In 1982, when I began my career as a technology investor, privacy was not a concern. The denizens of Silicon Valley shared a goal: To improve the lives of the people who used technology. An idealised form of capitalism reigned supreme. IBM had just shipped its PC, and the personal computer was about to take off. Optimism pervaded the nascent industry. Steve Jobs spoke of computers as “bicycles for the mind”, expanding human capabilities with little or no downside.
Over the course of a three-decade-plus career, I have advised countless companies and entrepreneurs, from those early days of personal computers to the current generation of social networks. I was an adviser to Mark Zuckerberg at Facebook from 2006 to 2009.
Privacy did not become a problem until the widespread deployment of networks in the 1990s, and even then the issues were comparatively small. Up until around 2000, the technology industry never had enough processing power, memory, storage or network bandwidth to build products that could be deeply integrated with our lives. Every product required compromises, every design depended on the experience and artistry of its creators.
The bursting of the internet bubble in March 2000 set in motion forces that would alter the culture and priorities of Silicon Valley. The venture capital industry retreated, and in its place arose a new group of investors, known as angels, who typically invest their own personal fortunes in start-ups. Foremost among them was the so-called PayPal Mafia who transformed Silicon Valley with two brilliant insights.
First, they saw that the internet would evolve from a web of pages to a web of people, called Web 2.0, which led them to start or bankroll companies like Plaxo, LinkedIn and Facebook.
Second, they anticipated that the limits imposed by technology would soon evaporate, enabling the first global tech platforms.
These leaders of Web 2.0 were young entrepreneurs with a different value system. They left behind the hippie libertarianism of Jobs for an aggressive version that was more in line with Ayn Rand. The new danger was pioneered by the last great Web 1.0 company, Google. They realised that much more data would lead to much better behavioural predictions. They embraced surveillance and invented a market for behavioural predictions.
They created Gmail, an email product that connected identity to purchase intent, but also shredded traditional notions of privacy. Machine reading of Gmail messages enabled Google to gather valuable insights about users’ current and future behaviour.
Google Maps gathered user location and movements. Soon thereafter, Google sent out a fleet of cars to photograph every building on every street, a product called Street View, and took pictures from satellites for a product they called Google Earth. Other products enabled Google to track users as they made their way around the web. They converted human experience into data and claimed ownership of it.
Data from third parties like banks, credit card processors, cellular carriers and online apps — along with data from web tracking, and data from surveillance products like Google Assistant, Street View and Sidewalk Labs — became part of user profiles. Our digital avatars are used to predict our behaviour, a valuable commodity that is then sold to the highest bidder.

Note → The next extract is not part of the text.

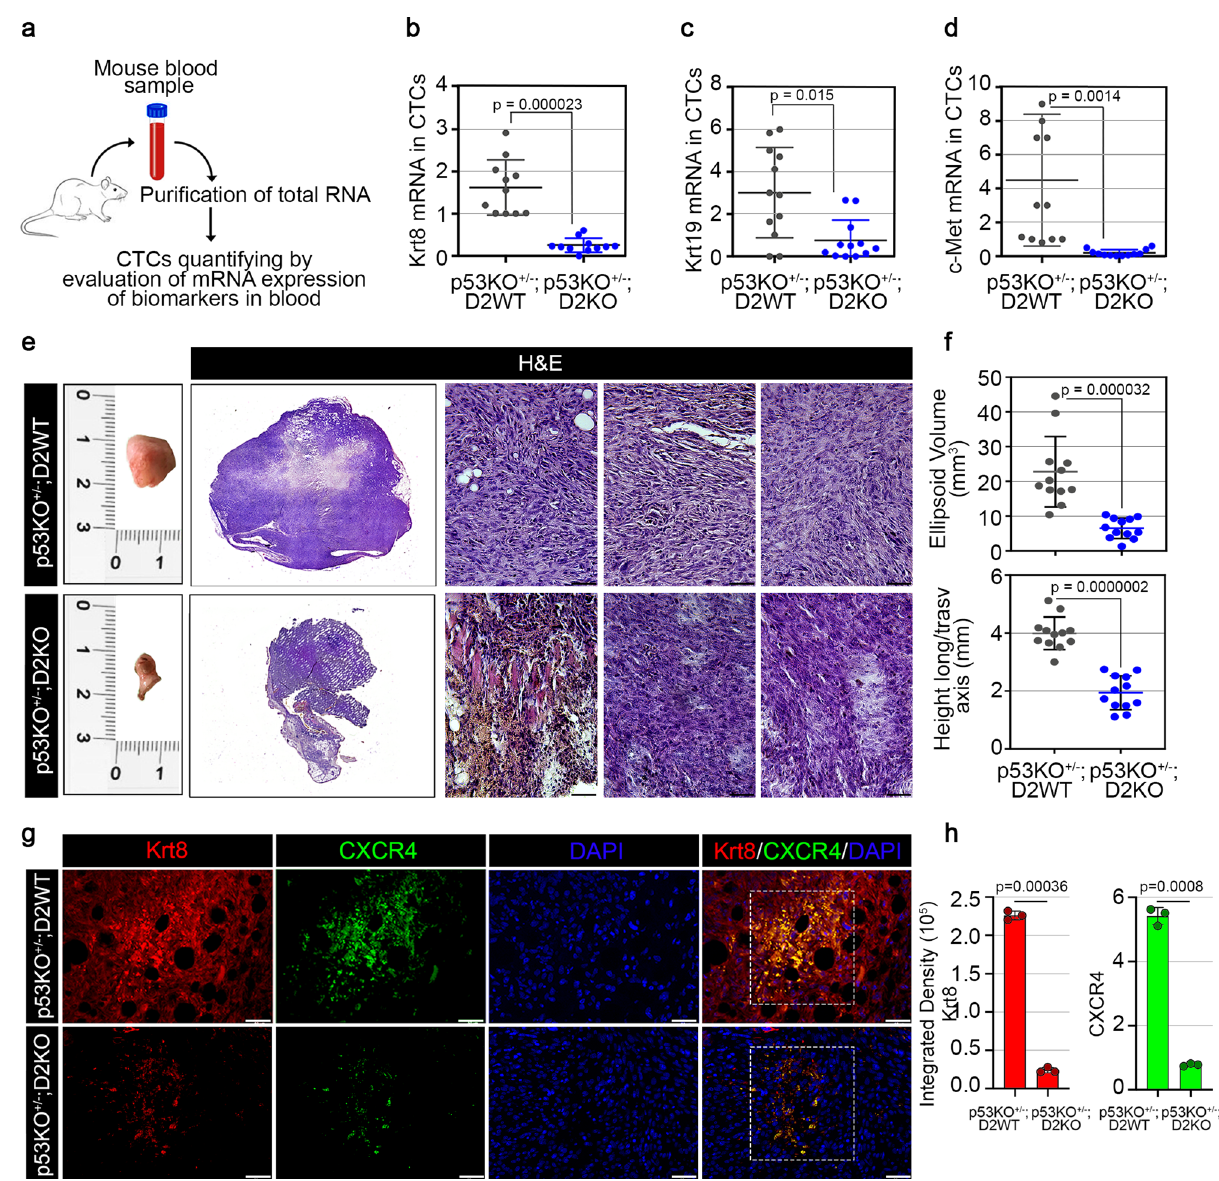
Fig. 4 | Loss of D2 attenuates the p53-dependent tumor metastatization at distant sites. a Graphical representation of the strategy used to isolate circulating tumorcells(CTCs)frommousebloodsamplesofDMBA-treated(i)p53KO +/ − ;D2WT and (ii) p53KO +/ − ;D2KO mice ( n =12 mice/group). b – d mRNA expression of three metastatic biomarkers, Krt8 ( b ), Krt19 ( c ), and c-Met ( d ), was measured by Real- TimePCRinCTCsisolatedfrombloodsamplesofDMBA-treated(i)p53KO +/ − ;D2WT and (ii) p53KO +/ − ;D2KO mice ( n =12 mice/group). e Representative images of inguinallymphnodes from (i) p53KO +/ − ;D2WT and (ii) p53KO +/ − ;D2KO micetreated withDMBAfor8weeksandharvestedat20weeksafter Dio2 geneticdepletionand DMBA administration ( n =12 mice/group). H&E of a representative inguinal lymph node for each group of mice (representative of 3 images per sample, n =3 mice).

Having started Facebook with relatively strong privacy controls, Zuckerberg adopted Google’s monetisation strategy, which required systematic privacy invasions. In 2010, Zuckerberg declared that Facebook users no longer had an expectation of privacy.
Because of the nature of Facebook’s platform, it was able to capture emotional signals of users that were not available to Google, and in 2014 it followed Google’s lead by incorporating data from users’ browsing history and other sources to make its behavioural predictions more accurate and valuable.
Platforms are under no obligation to protect user privacy. They are free to directly monetise the information they gather by selling it to the highest bidder. For example, platforms that track user mouse movements over time could be the first to notice symptoms of a neurological disorder like Parkinson’s disease — and this information could be sold to an insurance company. (And that company might then raise rates or deny coverage to a customer before he is even aware of his symptoms.)
For consumers, the time has come to say “no more”. We need to reclaim our privacy, our freedom to make choices without fear. Our data is out there, but we have the political power to prevent inappropriate uses.
Why it is legal for service providers to comb our messages and documents for economically valuable data? Why is it legal for third parties to trade in our most private information, including credit card transactions, location and health data, and browsing history? Why is it legal to gather any data at all about minors? Why is it legal to trade predictions of our behaviour?
Corporate claims to our data are not legitimate and we must fight back.
To my friends in the tech industry: Please explain why we should allow the status quo to continue, given the increasing evidence of harm.
To my friends in government: The time has come to ban third-party exploitation of consumer data and to use antitrust law to promote competing business models. This is not a matter of Right or Left; it is a matter of right and wrong.
Roger McNamee is an American businessman, investor, venture capitalist and musician.